Que la raison ne connaît point
This "news" is not new, now eight months old, but I just saw it this week:
IVF technology is overused and has health risks for babies, landmark article in British Medical Journal argues
Women should ensure they have exhausted all options before resorting to IVF, according to international experts concerned the procedure is being overused. [...]
Fifteen global experts co-wrote the article expressing concern over what they say is the liberal use of IVF in many countries.
The article warns extended use of IVF increases the risk of harm, with multiple pregnancies associated with complications for mothers and infants, and even single babies born through IVF, who have worse outcomes than those conceived naturally.
Concern has also been raised about the long-term health of children born through IVF, the article notes.
Children conceived by IVF may have higher blood pressure, body fat distribution, glucose levels, and more generalised vascular dysfunction than children conceived naturally.
"Until these concerns are resolved, there should be caution about using IVF in couples when the benefit is uncertain or the chances of natural conception are still reasonable," say the authors.
They say there is "a lack of will" to question the perceived success of IVF.
It Seemed Like a Good Idea at the Time Because:
- Finally galvanized by a marathon of Hoarders, I wanted to get rid of the moldering towers of Benjamins that threatened to engulf us. (I was going to set them on fire but my Zippo was out of fuel. I think I used it up the last time I sparked up a dodo.)
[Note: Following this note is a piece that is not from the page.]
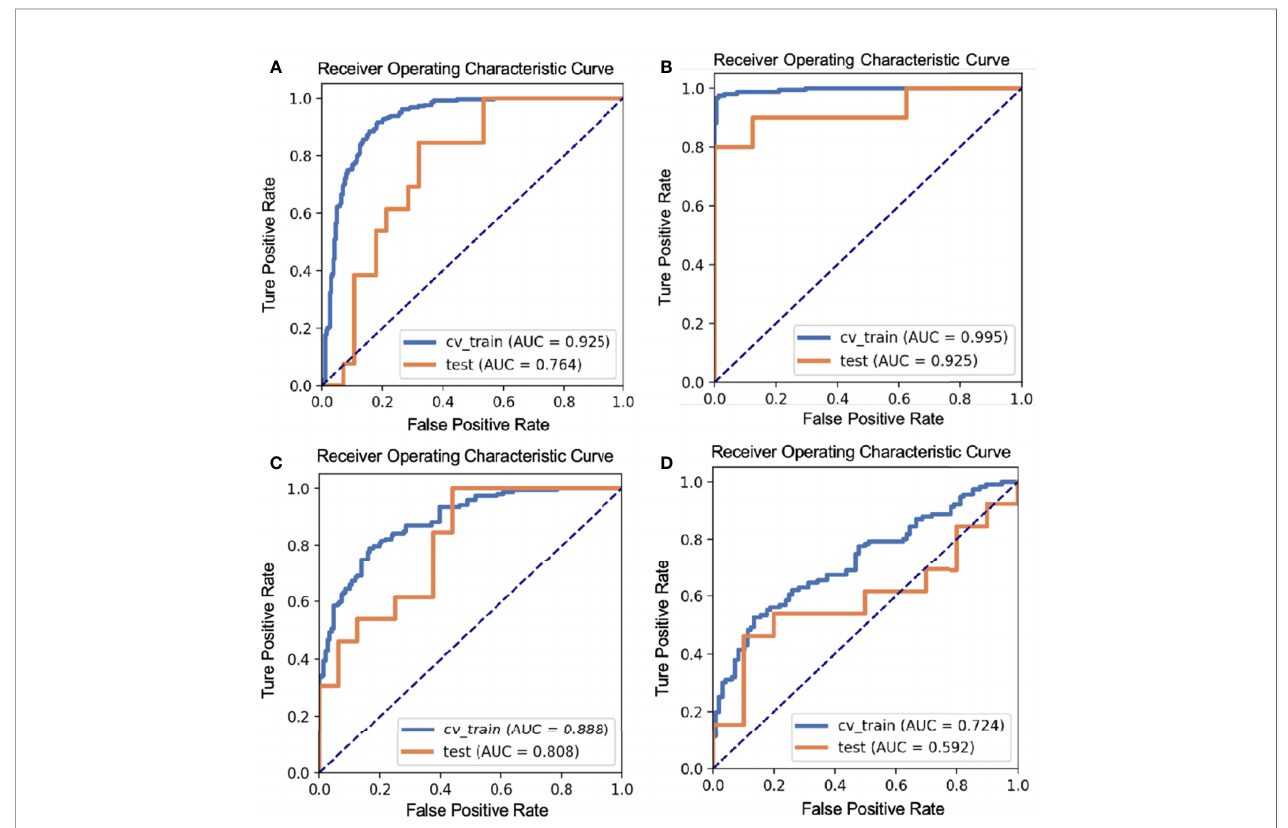
FIGURE 2 | The ROC curves of different parotid gland tumors: (A) BT vs. MT; (B) PA vs. WT; (C) PA vs. MT; (D) WT vs. MT.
- My ovaries had become so despondent and disillusioned, so downright anhedonic, that I'd have done anything just to make them take an interest in the world again. ...Aw, now there's that smile I love!
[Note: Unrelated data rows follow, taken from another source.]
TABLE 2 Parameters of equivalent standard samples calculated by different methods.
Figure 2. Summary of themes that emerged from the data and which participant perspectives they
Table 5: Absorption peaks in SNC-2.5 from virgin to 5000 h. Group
- I needed a creative outlet, and Paul wouldn't let me fancy up his jeans.
- I live in a pretty small town. I had run out of strangers to disrobe for.
- Porn. We did it for the porn. ...What. It was the doctor-recommended kind. Medicinal porn.
- Our sex life was so histrionically hot that the neighbors were complaining. Rather than risk their calling the cops, it seemed safer to eradicate my sex drive entirely.
- I wanted to have plenty of ammunition for when my theoretical-future children were theoretical-future ungrateful. "I carried you for nine months and gave you life!" is nice and all, I guess, good enough for most occasions, but being able to lean in and whisper, "Chinese hamsters. Nun pee," well, that kicks things up a notch.
And whaddya know, more than ten years in, I still feel okay about it. Even with suboptimal outcomes.